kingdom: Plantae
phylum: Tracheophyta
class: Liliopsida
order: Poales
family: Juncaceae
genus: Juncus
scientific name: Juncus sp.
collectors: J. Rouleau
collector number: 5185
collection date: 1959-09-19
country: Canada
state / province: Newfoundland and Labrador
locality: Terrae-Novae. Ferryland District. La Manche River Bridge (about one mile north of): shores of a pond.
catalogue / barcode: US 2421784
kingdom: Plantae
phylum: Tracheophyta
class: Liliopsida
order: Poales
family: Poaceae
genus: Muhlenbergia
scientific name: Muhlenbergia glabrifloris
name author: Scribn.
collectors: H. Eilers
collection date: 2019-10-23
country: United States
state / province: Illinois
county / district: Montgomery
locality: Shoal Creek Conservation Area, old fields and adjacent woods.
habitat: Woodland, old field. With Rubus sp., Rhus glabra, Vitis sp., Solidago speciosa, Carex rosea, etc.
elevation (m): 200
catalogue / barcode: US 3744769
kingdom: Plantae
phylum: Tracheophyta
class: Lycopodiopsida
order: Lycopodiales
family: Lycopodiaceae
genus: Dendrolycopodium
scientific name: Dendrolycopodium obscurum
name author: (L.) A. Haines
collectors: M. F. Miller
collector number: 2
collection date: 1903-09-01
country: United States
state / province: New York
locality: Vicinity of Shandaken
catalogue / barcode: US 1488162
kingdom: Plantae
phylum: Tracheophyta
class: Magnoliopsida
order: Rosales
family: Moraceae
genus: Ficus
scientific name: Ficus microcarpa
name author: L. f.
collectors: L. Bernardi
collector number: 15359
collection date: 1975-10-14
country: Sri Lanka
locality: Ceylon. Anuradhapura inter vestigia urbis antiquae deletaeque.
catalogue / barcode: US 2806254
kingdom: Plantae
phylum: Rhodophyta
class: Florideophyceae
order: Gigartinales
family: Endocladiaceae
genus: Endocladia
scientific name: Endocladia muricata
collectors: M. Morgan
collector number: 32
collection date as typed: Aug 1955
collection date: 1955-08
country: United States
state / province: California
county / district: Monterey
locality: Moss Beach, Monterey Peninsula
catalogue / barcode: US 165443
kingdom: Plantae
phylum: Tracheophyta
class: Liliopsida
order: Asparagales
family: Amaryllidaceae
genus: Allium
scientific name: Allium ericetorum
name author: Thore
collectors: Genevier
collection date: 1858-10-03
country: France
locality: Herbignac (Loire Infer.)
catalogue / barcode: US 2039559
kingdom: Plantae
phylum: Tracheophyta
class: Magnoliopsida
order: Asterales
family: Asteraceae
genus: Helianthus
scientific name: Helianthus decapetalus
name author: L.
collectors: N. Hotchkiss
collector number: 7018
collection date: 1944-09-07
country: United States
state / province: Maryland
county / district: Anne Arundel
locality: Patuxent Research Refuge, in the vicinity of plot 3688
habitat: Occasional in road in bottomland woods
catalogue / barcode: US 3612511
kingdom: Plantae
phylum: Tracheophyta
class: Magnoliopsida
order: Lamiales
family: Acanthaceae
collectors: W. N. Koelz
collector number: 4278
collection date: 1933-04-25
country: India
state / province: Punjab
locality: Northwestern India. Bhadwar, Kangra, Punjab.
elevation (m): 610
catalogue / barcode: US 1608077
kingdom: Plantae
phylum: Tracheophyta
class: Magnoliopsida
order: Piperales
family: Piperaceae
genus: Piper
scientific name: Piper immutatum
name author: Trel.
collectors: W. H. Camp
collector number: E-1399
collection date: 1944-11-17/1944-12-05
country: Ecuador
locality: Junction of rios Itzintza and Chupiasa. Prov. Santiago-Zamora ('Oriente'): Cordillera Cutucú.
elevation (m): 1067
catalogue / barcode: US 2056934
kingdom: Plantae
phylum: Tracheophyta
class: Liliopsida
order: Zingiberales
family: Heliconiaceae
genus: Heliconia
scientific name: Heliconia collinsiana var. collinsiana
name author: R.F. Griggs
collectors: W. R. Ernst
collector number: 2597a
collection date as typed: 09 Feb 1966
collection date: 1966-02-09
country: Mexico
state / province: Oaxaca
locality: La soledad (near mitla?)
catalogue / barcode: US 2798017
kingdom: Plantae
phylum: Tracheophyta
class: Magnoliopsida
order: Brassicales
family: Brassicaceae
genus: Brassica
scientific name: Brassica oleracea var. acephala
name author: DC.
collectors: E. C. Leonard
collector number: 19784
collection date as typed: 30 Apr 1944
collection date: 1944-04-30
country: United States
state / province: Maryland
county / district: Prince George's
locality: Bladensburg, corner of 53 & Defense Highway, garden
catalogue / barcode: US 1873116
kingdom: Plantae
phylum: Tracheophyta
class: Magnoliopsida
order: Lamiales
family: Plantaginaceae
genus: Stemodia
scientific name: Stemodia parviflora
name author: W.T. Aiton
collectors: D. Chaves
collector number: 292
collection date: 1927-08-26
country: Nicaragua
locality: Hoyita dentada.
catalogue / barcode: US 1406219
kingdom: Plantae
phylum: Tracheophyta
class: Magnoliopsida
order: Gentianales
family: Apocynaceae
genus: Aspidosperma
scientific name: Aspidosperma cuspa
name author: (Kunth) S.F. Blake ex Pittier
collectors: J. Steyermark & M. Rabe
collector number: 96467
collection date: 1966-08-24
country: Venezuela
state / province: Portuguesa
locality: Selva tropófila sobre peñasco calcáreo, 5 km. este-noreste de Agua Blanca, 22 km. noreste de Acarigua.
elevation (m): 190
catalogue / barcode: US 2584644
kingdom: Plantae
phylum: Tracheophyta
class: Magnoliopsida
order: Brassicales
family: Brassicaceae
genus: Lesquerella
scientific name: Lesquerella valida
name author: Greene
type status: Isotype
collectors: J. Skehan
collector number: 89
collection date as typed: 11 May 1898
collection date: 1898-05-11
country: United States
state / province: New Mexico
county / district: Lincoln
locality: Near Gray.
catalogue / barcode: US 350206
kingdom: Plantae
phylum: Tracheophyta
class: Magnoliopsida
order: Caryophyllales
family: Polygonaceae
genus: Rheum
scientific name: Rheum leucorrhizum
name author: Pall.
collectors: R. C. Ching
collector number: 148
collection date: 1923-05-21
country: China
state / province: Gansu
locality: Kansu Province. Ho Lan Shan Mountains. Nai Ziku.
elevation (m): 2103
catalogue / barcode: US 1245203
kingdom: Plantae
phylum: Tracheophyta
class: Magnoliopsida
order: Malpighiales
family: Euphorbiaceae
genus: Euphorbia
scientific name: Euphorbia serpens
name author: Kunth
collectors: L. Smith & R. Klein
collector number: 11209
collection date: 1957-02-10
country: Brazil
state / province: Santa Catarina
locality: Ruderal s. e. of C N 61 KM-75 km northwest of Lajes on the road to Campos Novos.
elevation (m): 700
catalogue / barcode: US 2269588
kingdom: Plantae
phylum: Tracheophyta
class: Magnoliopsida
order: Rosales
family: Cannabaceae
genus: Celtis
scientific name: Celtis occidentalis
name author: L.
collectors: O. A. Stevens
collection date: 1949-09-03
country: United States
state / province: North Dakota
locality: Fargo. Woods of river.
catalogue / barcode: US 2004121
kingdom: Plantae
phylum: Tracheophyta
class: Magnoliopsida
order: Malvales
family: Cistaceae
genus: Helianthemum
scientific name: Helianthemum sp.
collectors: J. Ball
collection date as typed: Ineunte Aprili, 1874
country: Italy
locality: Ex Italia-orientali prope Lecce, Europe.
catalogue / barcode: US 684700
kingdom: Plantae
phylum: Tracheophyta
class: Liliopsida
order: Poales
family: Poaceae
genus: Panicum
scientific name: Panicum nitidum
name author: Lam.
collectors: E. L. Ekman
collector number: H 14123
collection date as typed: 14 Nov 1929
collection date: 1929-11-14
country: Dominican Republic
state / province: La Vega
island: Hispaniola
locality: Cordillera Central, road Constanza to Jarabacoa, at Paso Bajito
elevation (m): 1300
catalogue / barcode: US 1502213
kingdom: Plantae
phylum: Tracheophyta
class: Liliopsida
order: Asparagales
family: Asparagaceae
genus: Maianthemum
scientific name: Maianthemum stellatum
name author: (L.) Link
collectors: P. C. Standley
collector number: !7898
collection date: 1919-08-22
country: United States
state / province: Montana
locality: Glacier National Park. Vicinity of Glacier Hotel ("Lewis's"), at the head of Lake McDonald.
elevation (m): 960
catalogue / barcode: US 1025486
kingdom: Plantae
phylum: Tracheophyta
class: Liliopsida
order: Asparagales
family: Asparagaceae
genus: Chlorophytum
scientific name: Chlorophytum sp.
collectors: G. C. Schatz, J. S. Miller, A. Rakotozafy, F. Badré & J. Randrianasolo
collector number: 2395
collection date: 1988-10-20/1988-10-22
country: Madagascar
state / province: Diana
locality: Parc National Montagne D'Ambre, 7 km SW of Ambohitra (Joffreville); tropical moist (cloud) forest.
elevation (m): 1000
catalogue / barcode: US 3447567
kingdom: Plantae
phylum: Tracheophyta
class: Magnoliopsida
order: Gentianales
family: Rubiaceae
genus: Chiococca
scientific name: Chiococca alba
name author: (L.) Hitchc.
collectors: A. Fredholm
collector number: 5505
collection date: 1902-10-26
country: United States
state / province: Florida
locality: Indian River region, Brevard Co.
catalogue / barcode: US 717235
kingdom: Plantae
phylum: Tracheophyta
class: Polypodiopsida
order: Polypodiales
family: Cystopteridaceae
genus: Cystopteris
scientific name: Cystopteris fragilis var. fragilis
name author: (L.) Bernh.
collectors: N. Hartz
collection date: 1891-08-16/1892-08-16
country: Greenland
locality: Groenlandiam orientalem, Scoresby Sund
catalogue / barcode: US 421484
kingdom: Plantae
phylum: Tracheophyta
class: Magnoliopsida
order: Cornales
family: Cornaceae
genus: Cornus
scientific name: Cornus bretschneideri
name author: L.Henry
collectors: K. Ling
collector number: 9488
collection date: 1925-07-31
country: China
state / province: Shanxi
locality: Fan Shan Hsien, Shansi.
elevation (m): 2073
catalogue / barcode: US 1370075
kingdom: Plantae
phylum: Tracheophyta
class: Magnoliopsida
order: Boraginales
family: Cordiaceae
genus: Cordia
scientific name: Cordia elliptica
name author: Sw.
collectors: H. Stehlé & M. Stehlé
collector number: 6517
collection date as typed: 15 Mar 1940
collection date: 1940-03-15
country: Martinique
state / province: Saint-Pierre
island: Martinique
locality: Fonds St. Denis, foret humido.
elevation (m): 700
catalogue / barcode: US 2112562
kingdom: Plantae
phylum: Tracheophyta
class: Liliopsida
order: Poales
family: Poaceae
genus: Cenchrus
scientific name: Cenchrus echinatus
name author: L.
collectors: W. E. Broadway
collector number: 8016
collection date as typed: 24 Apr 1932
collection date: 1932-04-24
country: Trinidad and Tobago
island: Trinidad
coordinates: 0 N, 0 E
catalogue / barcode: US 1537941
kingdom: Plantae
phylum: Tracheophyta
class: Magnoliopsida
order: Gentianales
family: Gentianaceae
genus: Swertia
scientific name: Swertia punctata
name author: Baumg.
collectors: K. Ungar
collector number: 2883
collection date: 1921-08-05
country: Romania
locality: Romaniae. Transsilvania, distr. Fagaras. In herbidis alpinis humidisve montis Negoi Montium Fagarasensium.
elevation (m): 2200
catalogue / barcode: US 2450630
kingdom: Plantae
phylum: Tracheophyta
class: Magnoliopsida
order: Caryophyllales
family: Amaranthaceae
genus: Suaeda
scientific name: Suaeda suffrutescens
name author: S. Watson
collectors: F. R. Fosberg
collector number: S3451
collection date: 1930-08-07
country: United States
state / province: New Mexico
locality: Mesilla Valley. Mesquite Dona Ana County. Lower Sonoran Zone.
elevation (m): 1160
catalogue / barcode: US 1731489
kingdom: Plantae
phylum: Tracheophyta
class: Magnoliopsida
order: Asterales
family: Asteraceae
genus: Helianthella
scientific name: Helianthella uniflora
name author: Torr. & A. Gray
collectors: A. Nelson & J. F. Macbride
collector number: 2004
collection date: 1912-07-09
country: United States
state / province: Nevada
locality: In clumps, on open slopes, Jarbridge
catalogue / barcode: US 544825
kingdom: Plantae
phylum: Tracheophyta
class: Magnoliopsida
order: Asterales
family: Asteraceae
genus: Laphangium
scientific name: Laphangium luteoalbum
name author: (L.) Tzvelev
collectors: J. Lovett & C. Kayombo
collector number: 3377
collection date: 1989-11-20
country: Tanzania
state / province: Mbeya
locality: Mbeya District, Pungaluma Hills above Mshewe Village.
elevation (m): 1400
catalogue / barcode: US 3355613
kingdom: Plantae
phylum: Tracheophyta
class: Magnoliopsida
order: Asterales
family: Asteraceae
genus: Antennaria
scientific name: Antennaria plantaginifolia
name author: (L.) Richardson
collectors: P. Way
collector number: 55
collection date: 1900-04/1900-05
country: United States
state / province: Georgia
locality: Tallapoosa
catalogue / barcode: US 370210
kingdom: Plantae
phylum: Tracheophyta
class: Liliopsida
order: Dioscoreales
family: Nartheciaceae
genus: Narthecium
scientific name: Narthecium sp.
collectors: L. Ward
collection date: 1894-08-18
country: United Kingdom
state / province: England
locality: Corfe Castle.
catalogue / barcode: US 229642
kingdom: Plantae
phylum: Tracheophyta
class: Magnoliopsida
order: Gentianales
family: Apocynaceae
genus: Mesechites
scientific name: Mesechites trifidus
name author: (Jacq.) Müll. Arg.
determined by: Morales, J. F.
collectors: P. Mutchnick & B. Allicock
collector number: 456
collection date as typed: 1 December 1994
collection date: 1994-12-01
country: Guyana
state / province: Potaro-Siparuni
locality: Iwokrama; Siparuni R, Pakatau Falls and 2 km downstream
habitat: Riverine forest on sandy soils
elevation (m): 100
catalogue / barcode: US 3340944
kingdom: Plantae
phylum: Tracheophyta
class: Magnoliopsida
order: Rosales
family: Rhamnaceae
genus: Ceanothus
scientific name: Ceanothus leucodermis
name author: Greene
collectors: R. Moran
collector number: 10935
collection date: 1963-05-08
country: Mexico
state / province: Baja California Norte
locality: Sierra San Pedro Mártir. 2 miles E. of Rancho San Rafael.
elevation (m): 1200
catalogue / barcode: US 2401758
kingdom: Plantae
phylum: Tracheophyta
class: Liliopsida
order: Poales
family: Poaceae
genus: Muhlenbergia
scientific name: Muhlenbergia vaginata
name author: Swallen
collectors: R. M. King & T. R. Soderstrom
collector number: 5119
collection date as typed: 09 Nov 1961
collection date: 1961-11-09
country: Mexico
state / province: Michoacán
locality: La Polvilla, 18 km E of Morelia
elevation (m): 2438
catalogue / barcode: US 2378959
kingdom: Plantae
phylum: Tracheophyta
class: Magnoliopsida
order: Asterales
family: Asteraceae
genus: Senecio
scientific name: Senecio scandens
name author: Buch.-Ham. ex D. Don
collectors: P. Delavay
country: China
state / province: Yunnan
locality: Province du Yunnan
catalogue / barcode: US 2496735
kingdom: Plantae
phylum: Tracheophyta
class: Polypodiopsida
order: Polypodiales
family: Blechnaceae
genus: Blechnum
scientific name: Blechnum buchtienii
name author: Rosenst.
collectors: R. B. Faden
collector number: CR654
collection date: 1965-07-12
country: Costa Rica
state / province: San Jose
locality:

⁂

• Direction: Extract the lines from the rows above, copying them exactly, starting at the line that contains "locality: Fonds St. Denis, foret humido." and ending at the line that contains "collectors: A. Nelson & J. F. Macbride", both included.

• Output of the exercise:
locality: Fonds St. Denis, foret humido.
elevation (m): 700
catalogue / barcode: US 2112562
kingdom: Plantae
phylum: Tracheophyta
class: Liliopsida
order: Poales
family: Poaceae
genus: Cenchrus
scientific name: Cenchrus echinatus
name author: L.
collectors: W. E. Broadway
collector number: 8016
collection date as typed: 24 Apr 1932
collection date: 1932-04-24
country: Trinidad and Tobago
island: Trinidad
coordinates: 0 N, 0 E
catalogue / barcode: US 1537941
kingdom: Plantae
phylum: Tracheophyta
class: Magnoliopsida
order: Gentianales
family: Gentianaceae
genus: Swertia
scientific name: Swertia punctata
name author: Baumg.
collectors: K. Ungar
collector number: 2883
collection date: 1921-08-05
country: Romania
locality: Romaniae. Transsilvania, distr. Fagaras. In herbidis alpinis humidisve montis Negoi Montium Fagarasensium.
elevation (m): 2200
catalogue / barcode: US 2450630
kingdom: Plantae
phylum: Tracheophyta
class: Magnoliopsida
order: Caryophyllales
family: Amaranthaceae
genus: Suaeda
scientific name: Suaeda suffrutescens
name author: S. Watson
collectors: F. R. Fosberg
collector number: S3451
collection date: 1930-08-07
country: United States
state / province: New Mexico
locality: Mesilla Valley. Mesquite Dona Ana County. Lower Sonoran Zone.
elevation (m): 1160
catalogue / barcode: US 1731489
kingdom: Plantae
phylum: Tracheophyta
class: Magnoliopsida
order: Asterales
family: Asteraceae
genus: Helianthella
scientific name: Helianthella uniflora
name author: Torr. & A. Gray
collectors: A. Nelson & J. F. Macbride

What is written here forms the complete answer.